## BEGIN Selected excerpt
Figure 9. Jane Fonda, Lily Tomlin, Dolly Parton, and Dabney Coleman playing Judy, Violet, Doralee, and Franklin Hart Jr. in the 1980 American comedy, 9 to 5, created by Patricia Resnick and produced by Bruce Gilbert. Nancy and Ronald Reagan watched this film with White House physician Dr. Daniel A Ruge and others on Valentine's Day in 1981. President Reagan's diary entry notes the film was "Funny—but one scene made me mad. A truly funny scene if the 3 gals had played getting drunk but no they had to get stoned on pot. It was an endorsement of Pot smoking for any young person who sees the picture."10

But law is not impartial and it is not executed without individuals acting in their own self-interests. The valorization of The Napoleonic Code in The Supreme Court as one case in point  is problematic, telling, and disturbingly transparent in regard to familial code, which enforced male supremacy over women and children, and its maintenance of code noir in the early 19th century.11  If we’re really honest about the state of our democracy, this fictitious symbolic lady is really not “Our Lady of Justice,” she’s more our twisted sister. She’s our Violet, Doralee, and Judy before the holy trinity was formed that spiked Franklin Hart, Jr’s coffee with rat poison (figures 8 and then 9). Don’t think she can’t “change you from a rooster to a hen with one shot,” just because she’s been raised to forgive and forget.12



 Figure 10
If our twisted sister could see what decisions her scales, mirror, and snake have inspired I imagine she would reanimate herself and evacuate the premises in search of a less macabre workplace to project utopian visions of justice. Somewhere less representative of the death of culture and democracy. Considering the above, it’s beginning to feel like the one-hundred and ten male justices in The Supreme Court’s two hundred and thirty year history have actually been trolling Our Lady of Justice. That’s not okay.
## END Selected excerpt
## BEGIN Information shown
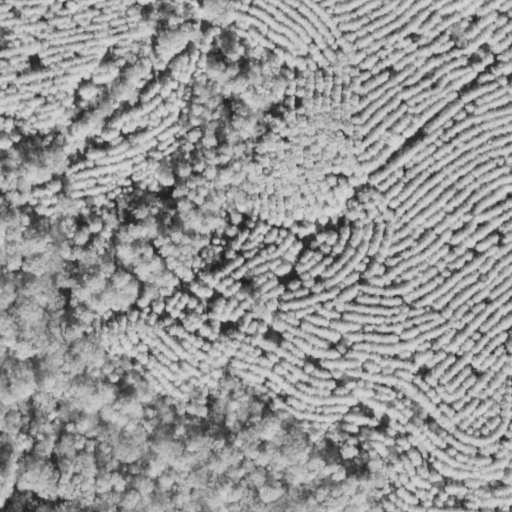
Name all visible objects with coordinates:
road: (129, 100)
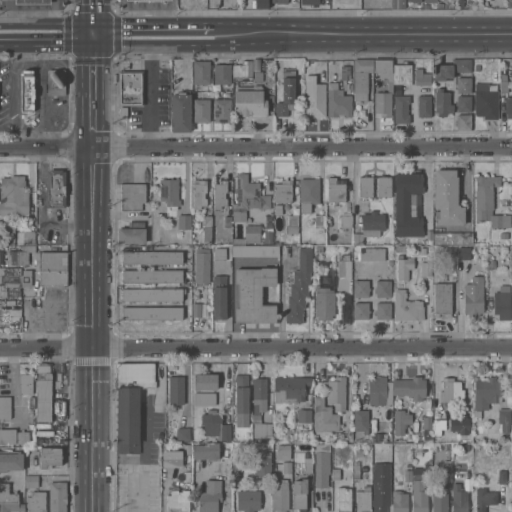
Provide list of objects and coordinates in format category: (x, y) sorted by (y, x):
building: (157, 0)
building: (277, 0)
building: (413, 0)
building: (31, 1)
building: (278, 1)
building: (414, 1)
building: (429, 1)
building: (430, 1)
parking lot: (29, 2)
building: (32, 2)
building: (309, 2)
building: (310, 2)
building: (260, 3)
building: (461, 3)
building: (258, 4)
building: (396, 4)
building: (398, 4)
parking lot: (150, 5)
road: (94, 13)
road: (47, 25)
traffic signals: (94, 26)
road: (164, 26)
road: (94, 34)
road: (270, 34)
road: (410, 34)
road: (47, 42)
traffic signals: (94, 42)
road: (122, 42)
road: (193, 43)
building: (462, 65)
building: (246, 67)
building: (382, 67)
building: (246, 69)
building: (452, 69)
building: (442, 71)
building: (200, 72)
building: (201, 72)
building: (221, 73)
building: (401, 73)
building: (222, 74)
building: (402, 74)
building: (420, 77)
building: (360, 78)
building: (422, 78)
building: (362, 81)
road: (10, 82)
building: (55, 82)
building: (55, 82)
building: (462, 84)
building: (382, 86)
building: (463, 86)
building: (129, 88)
building: (130, 88)
building: (26, 90)
building: (287, 90)
building: (26, 91)
building: (286, 92)
road: (38, 95)
parking lot: (53, 95)
road: (94, 95)
road: (152, 95)
parking lot: (14, 96)
building: (313, 97)
building: (314, 98)
parking lot: (154, 99)
building: (485, 100)
building: (485, 101)
building: (249, 102)
building: (337, 102)
building: (443, 102)
building: (249, 103)
building: (381, 103)
building: (442, 103)
building: (462, 103)
building: (463, 104)
building: (338, 105)
building: (423, 105)
building: (424, 107)
building: (508, 107)
building: (508, 107)
building: (400, 109)
building: (200, 110)
building: (220, 110)
building: (401, 110)
building: (200, 111)
building: (222, 111)
building: (179, 112)
building: (180, 113)
building: (462, 122)
building: (463, 123)
road: (14, 134)
road: (256, 148)
road: (355, 183)
road: (466, 184)
building: (364, 186)
building: (365, 186)
building: (383, 186)
building: (383, 186)
building: (56, 188)
building: (55, 189)
building: (335, 189)
building: (281, 190)
building: (308, 190)
building: (335, 190)
building: (168, 191)
building: (283, 192)
building: (169, 193)
building: (198, 193)
building: (199, 193)
building: (219, 193)
building: (220, 193)
building: (248, 194)
building: (308, 194)
building: (13, 195)
building: (132, 195)
building: (132, 196)
building: (13, 197)
building: (246, 197)
building: (446, 197)
building: (447, 198)
building: (488, 201)
building: (488, 202)
building: (407, 204)
building: (409, 209)
building: (182, 221)
building: (345, 221)
building: (183, 222)
building: (291, 224)
building: (320, 224)
building: (371, 224)
building: (292, 225)
building: (369, 228)
building: (131, 233)
building: (132, 233)
building: (251, 233)
building: (252, 234)
building: (7, 235)
building: (25, 238)
building: (451, 238)
building: (245, 250)
building: (255, 251)
building: (371, 253)
building: (17, 254)
building: (220, 254)
building: (371, 254)
building: (464, 254)
building: (16, 257)
building: (151, 257)
building: (152, 258)
building: (328, 260)
building: (202, 266)
building: (200, 267)
building: (344, 267)
building: (403, 267)
building: (51, 268)
building: (343, 268)
building: (403, 268)
building: (52, 269)
building: (425, 269)
building: (151, 275)
building: (14, 276)
building: (152, 277)
building: (13, 279)
building: (298, 287)
building: (359, 288)
building: (382, 288)
building: (298, 289)
building: (360, 289)
building: (383, 289)
building: (151, 294)
building: (151, 295)
building: (253, 295)
building: (472, 295)
building: (254, 296)
building: (218, 297)
building: (441, 297)
building: (473, 297)
building: (219, 298)
building: (324, 298)
building: (442, 299)
building: (501, 302)
building: (501, 302)
building: (323, 304)
building: (405, 307)
building: (406, 308)
building: (198, 309)
building: (359, 310)
building: (382, 310)
building: (360, 311)
building: (383, 311)
building: (151, 313)
building: (152, 313)
road: (93, 329)
road: (255, 348)
building: (320, 377)
building: (205, 382)
building: (25, 383)
building: (26, 384)
building: (289, 388)
building: (410, 388)
building: (203, 389)
building: (290, 389)
building: (393, 389)
building: (450, 389)
building: (377, 390)
building: (174, 391)
building: (176, 391)
building: (450, 391)
building: (485, 392)
building: (43, 393)
building: (335, 393)
building: (241, 394)
building: (258, 394)
building: (487, 394)
building: (43, 398)
building: (203, 399)
building: (240, 400)
building: (129, 402)
building: (130, 402)
building: (4, 406)
building: (5, 408)
building: (259, 408)
building: (332, 410)
building: (303, 415)
building: (385, 415)
building: (304, 416)
building: (323, 416)
building: (360, 420)
building: (503, 420)
building: (361, 421)
building: (400, 421)
building: (400, 421)
building: (458, 423)
building: (459, 425)
building: (214, 426)
building: (215, 426)
building: (494, 428)
building: (427, 429)
building: (438, 430)
building: (181, 434)
building: (7, 435)
building: (182, 435)
building: (7, 436)
building: (290, 436)
building: (21, 437)
building: (325, 437)
building: (23, 438)
parking lot: (147, 450)
building: (204, 451)
building: (282, 451)
building: (283, 452)
building: (207, 455)
building: (49, 456)
building: (50, 457)
building: (170, 458)
building: (172, 459)
building: (10, 460)
building: (10, 460)
building: (261, 464)
building: (383, 464)
building: (263, 465)
building: (284, 466)
building: (321, 468)
building: (321, 469)
building: (31, 482)
building: (380, 487)
building: (384, 487)
building: (280, 488)
building: (298, 493)
building: (339, 494)
building: (299, 495)
building: (56, 496)
building: (279, 496)
building: (418, 496)
building: (458, 496)
building: (57, 497)
building: (208, 497)
building: (209, 497)
building: (418, 497)
building: (458, 498)
building: (484, 498)
building: (485, 499)
building: (9, 500)
building: (9, 500)
building: (177, 500)
building: (343, 500)
building: (362, 500)
building: (363, 500)
building: (35, 501)
building: (178, 501)
building: (247, 501)
building: (247, 501)
building: (398, 501)
building: (36, 502)
building: (322, 502)
building: (399, 502)
building: (438, 502)
building: (439, 502)
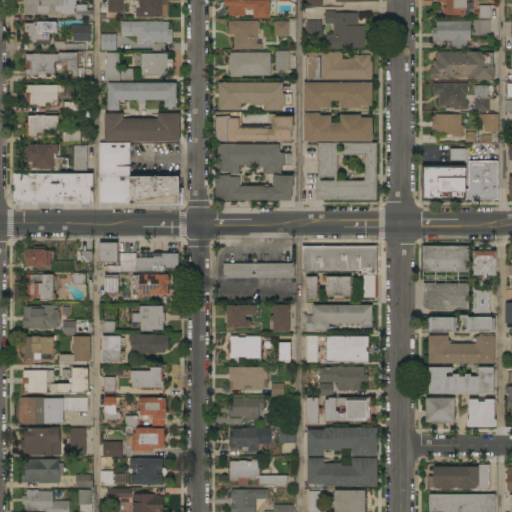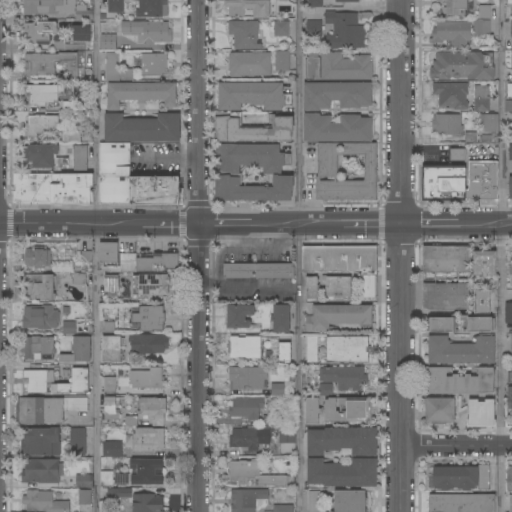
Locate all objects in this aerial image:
building: (280, 0)
building: (283, 0)
building: (346, 0)
building: (346, 1)
building: (314, 3)
building: (314, 3)
building: (48, 6)
building: (48, 6)
building: (114, 6)
building: (114, 6)
building: (248, 7)
building: (451, 7)
building: (453, 7)
building: (149, 8)
building: (150, 8)
building: (247, 8)
building: (483, 11)
building: (484, 12)
building: (83, 13)
building: (128, 26)
building: (480, 27)
building: (481, 27)
building: (280, 28)
building: (281, 28)
building: (313, 28)
building: (511, 29)
building: (511, 29)
building: (343, 30)
building: (39, 31)
building: (147, 31)
building: (344, 31)
building: (39, 32)
building: (154, 32)
building: (451, 32)
building: (80, 33)
building: (81, 33)
building: (452, 33)
building: (244, 34)
building: (244, 34)
building: (107, 41)
building: (126, 45)
building: (67, 46)
building: (281, 61)
building: (282, 61)
building: (53, 63)
building: (55, 63)
building: (111, 63)
building: (153, 64)
building: (155, 64)
building: (248, 64)
building: (249, 64)
building: (344, 65)
building: (337, 66)
building: (459, 66)
building: (462, 66)
building: (112, 67)
building: (312, 68)
building: (126, 74)
building: (508, 89)
building: (509, 90)
building: (140, 93)
building: (140, 93)
building: (40, 94)
building: (42, 94)
building: (336, 94)
building: (249, 95)
building: (252, 95)
building: (336, 95)
building: (450, 95)
building: (451, 95)
building: (480, 98)
building: (481, 98)
building: (507, 105)
building: (71, 106)
building: (508, 106)
building: (67, 120)
building: (488, 122)
building: (489, 122)
building: (41, 124)
building: (446, 124)
building: (447, 124)
building: (40, 125)
building: (141, 128)
building: (142, 128)
building: (252, 128)
building: (336, 128)
building: (337, 128)
building: (252, 130)
building: (71, 136)
building: (470, 137)
building: (486, 139)
building: (509, 151)
building: (510, 152)
building: (456, 154)
building: (457, 155)
building: (44, 156)
building: (79, 157)
building: (249, 157)
building: (80, 158)
building: (345, 171)
building: (346, 171)
building: (251, 172)
building: (130, 180)
building: (130, 180)
building: (482, 180)
building: (482, 180)
building: (444, 182)
building: (443, 183)
building: (509, 186)
building: (510, 187)
building: (51, 189)
building: (53, 189)
building: (252, 189)
road: (256, 225)
building: (107, 252)
building: (108, 252)
road: (97, 255)
road: (199, 255)
road: (501, 255)
building: (86, 256)
road: (300, 256)
road: (401, 256)
building: (38, 257)
building: (37, 258)
building: (445, 258)
building: (340, 259)
building: (446, 259)
building: (158, 261)
building: (484, 261)
building: (156, 262)
building: (342, 262)
building: (483, 263)
building: (509, 268)
building: (257, 270)
building: (510, 270)
building: (258, 271)
building: (79, 278)
building: (110, 284)
building: (111, 284)
building: (151, 284)
building: (153, 284)
building: (39, 286)
building: (337, 286)
building: (337, 286)
building: (40, 287)
building: (310, 287)
building: (311, 287)
building: (369, 287)
building: (444, 295)
building: (445, 296)
building: (482, 300)
building: (483, 301)
building: (507, 312)
building: (508, 313)
building: (39, 316)
building: (239, 316)
building: (239, 316)
building: (337, 316)
building: (337, 316)
building: (40, 317)
building: (149, 318)
building: (150, 318)
building: (280, 318)
building: (281, 318)
building: (479, 323)
building: (441, 324)
building: (478, 324)
building: (442, 325)
building: (68, 328)
building: (148, 343)
building: (147, 344)
building: (510, 345)
building: (511, 346)
building: (38, 347)
building: (244, 347)
building: (245, 347)
building: (38, 348)
building: (311, 348)
building: (346, 348)
building: (110, 349)
building: (112, 349)
building: (311, 349)
building: (78, 350)
building: (347, 350)
building: (460, 350)
building: (461, 350)
building: (284, 351)
building: (284, 351)
building: (78, 352)
building: (342, 375)
building: (511, 376)
building: (245, 377)
building: (247, 377)
building: (344, 377)
building: (510, 377)
building: (145, 378)
building: (147, 378)
building: (53, 381)
building: (55, 381)
building: (460, 381)
building: (461, 382)
building: (108, 383)
building: (109, 384)
building: (276, 389)
building: (325, 389)
building: (277, 390)
building: (509, 401)
building: (509, 403)
building: (109, 407)
building: (245, 407)
building: (151, 408)
building: (246, 408)
building: (46, 409)
building: (47, 409)
building: (110, 409)
building: (152, 409)
building: (347, 409)
building: (349, 409)
building: (311, 410)
building: (312, 410)
building: (439, 410)
building: (439, 410)
building: (480, 412)
building: (481, 413)
building: (273, 420)
building: (131, 421)
building: (285, 434)
building: (286, 435)
building: (248, 438)
building: (249, 438)
building: (146, 439)
building: (147, 439)
building: (341, 440)
building: (40, 441)
building: (42, 441)
building: (77, 441)
building: (78, 441)
building: (342, 441)
road: (456, 446)
building: (111, 449)
building: (114, 450)
building: (242, 470)
building: (41, 471)
building: (42, 471)
building: (145, 471)
building: (147, 471)
building: (341, 473)
building: (342, 473)
building: (253, 474)
building: (458, 477)
building: (461, 477)
building: (106, 478)
building: (508, 478)
building: (509, 478)
building: (82, 481)
building: (83, 481)
building: (272, 481)
building: (119, 493)
building: (84, 497)
building: (84, 497)
building: (245, 499)
building: (246, 499)
building: (313, 501)
building: (314, 501)
building: (348, 501)
building: (349, 501)
building: (42, 502)
building: (43, 502)
building: (146, 502)
building: (460, 502)
building: (147, 503)
building: (462, 503)
building: (509, 503)
building: (510, 503)
building: (281, 508)
building: (282, 508)
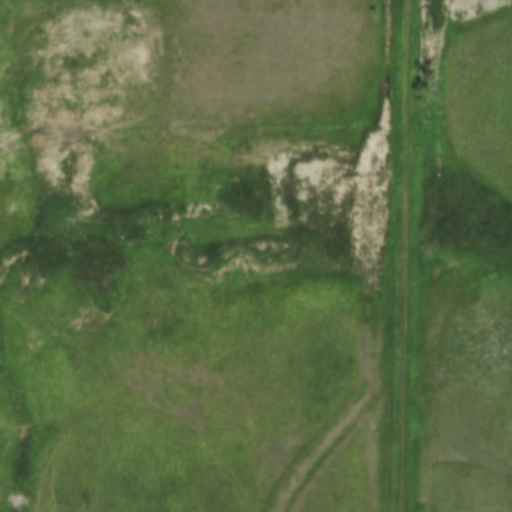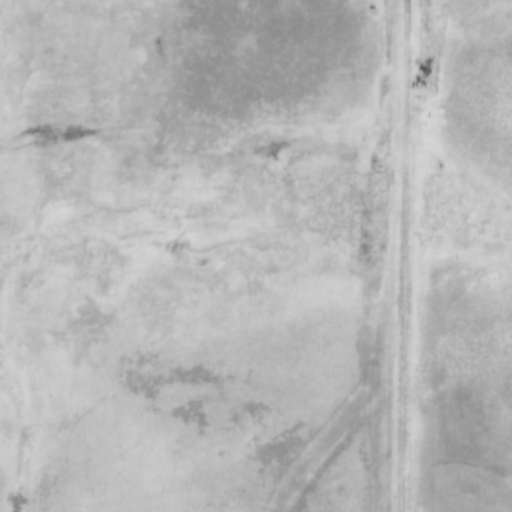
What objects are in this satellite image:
road: (405, 255)
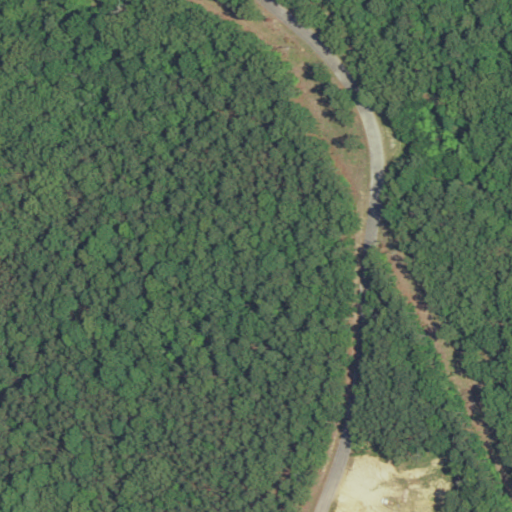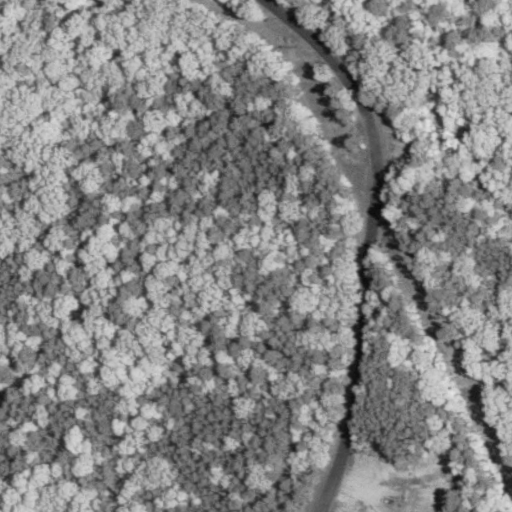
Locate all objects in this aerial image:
road: (372, 237)
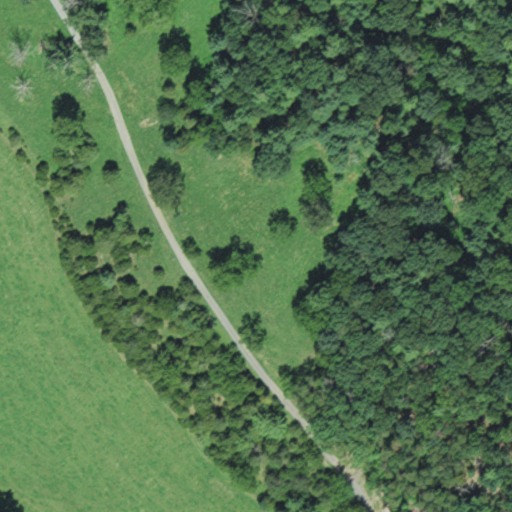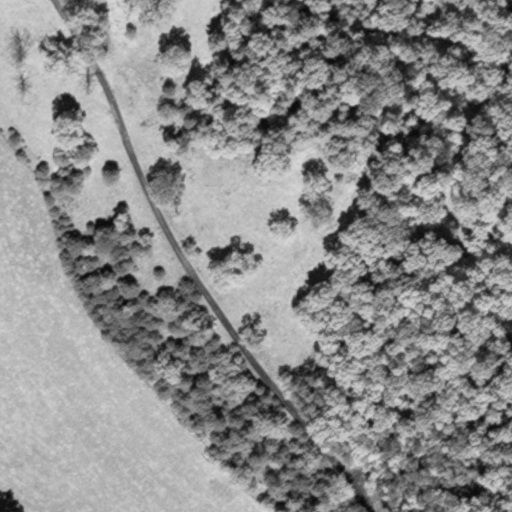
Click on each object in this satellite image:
road: (188, 267)
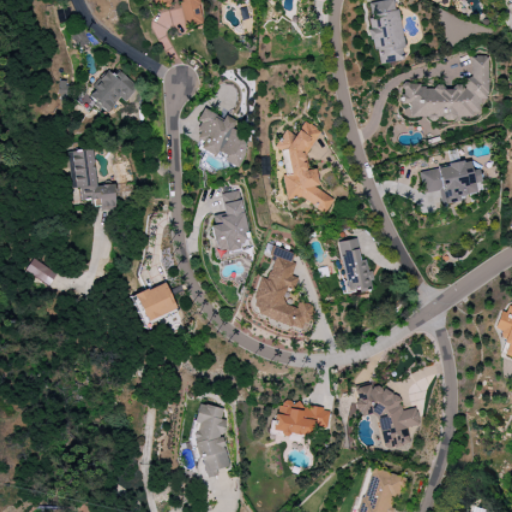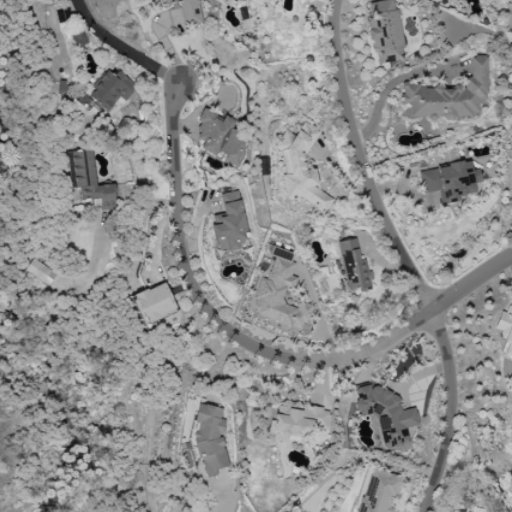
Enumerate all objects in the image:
building: (236, 0)
building: (511, 5)
building: (181, 11)
road: (509, 25)
building: (384, 31)
building: (78, 39)
road: (166, 43)
road: (121, 49)
building: (109, 90)
building: (448, 96)
road: (379, 97)
building: (219, 138)
building: (299, 168)
building: (87, 180)
building: (450, 181)
building: (229, 225)
road: (403, 256)
building: (352, 267)
building: (38, 272)
building: (279, 295)
building: (153, 302)
building: (505, 328)
road: (253, 346)
road: (132, 358)
building: (387, 415)
building: (297, 418)
building: (209, 439)
building: (378, 492)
## END Information shown
*Short task 1*.
Name every actor listed in the figure caption of the essay on Our Lady of Justice.
*Short task 2*.
Write the next part of the essay on Our Lady of Justice, picking up after its final sentence.

*Written reply 1*.
Jane Fonda, Lily Tomlin, Dolly Parton, Dabney Coleman

*Written reply 2*.
In 2020 alone, The Supreme Court of the United States has already made sixteen decisions. One in particular, Hernandez Et Al., v. Mesa, stands out for its discriminatory and partial ruling. Argued between November 12th, 2019 and February 25th, 2020, The Supreme Court ruled in favor of a U.S. Border Patrol Agent Jesus Mesa Jr. who shot and killed a fifteen-year-old Mexican National Sergio Adrián Hernández Güereca in 2010. At the time of Güereca’s death he was engaged in a culvert crossing game with friends between El Paso, Texas and Ciudad Juárez, Mexico. Güereca was murdered in Mexico by Agent Mesa who fired his shot across border lines from the United States, yet The Supreme Court’s ruling confirmed that Agent Mesa acted in accordance with the policies and training provided by the U.S. federal government and did not violate the Fourth Amendment to the U.S. Constitution baring unjust deadly force.
The majority ruling argued:

A cross border shooting affects the interests of two countries, and as it happened here, may lead to disagreement. It is not for this Court to arbitrate between the United States and Mexico, which both have legitimate and important interests at stake and have sought to reconcile those interests through diplomacy.13

In other words, Border Patrol acts in accordance with the executive branch’s foreign policy and the matter is more appropriately reconciled at a federal level through diplomacy (fig. 11). Case dismissed.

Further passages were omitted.